··· Supplied records ···

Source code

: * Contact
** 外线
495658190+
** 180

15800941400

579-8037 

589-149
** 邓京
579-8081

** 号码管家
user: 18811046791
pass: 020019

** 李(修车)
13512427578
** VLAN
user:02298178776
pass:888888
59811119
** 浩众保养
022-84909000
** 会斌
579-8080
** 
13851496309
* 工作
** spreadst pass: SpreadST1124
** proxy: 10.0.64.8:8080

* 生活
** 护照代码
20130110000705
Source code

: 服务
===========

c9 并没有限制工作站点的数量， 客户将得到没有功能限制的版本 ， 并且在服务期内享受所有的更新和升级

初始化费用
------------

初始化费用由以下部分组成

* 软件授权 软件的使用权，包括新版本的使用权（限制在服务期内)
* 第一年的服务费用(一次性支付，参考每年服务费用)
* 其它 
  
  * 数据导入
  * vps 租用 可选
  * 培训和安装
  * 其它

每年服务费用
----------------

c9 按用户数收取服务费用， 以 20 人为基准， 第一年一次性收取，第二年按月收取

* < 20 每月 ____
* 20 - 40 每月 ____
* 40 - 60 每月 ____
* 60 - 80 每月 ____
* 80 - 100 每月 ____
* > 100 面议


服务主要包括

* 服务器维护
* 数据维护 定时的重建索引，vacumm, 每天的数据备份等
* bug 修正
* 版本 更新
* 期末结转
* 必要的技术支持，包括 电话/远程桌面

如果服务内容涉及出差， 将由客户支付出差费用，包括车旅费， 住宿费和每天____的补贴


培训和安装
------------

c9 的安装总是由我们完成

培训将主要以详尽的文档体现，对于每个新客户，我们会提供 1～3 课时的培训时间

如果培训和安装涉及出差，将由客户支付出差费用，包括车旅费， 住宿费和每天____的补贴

···

What the task asks. Please transcribe the lines from the one containing "如果服务内容涉及出差， 将由客户支付出差费用，包括车旅费， 住宿费和每天____的补贴" through the last line of the records. Include both ends and nothing else.

Result of the exercise.
如果服务内容涉及出差， 将由客户支付出差费用，包括车旅费， 住宿费和每天____的补贴


培训和安装
------------

c9 的安装总是由我们完成

培训将主要以详尽的文档体现，对于每个新客户，我们会提供 1～3 课时的培训时间

如果培训和安装涉及出差，将由客户支付出差费用，包括车旅费， 住宿费和每天____的补贴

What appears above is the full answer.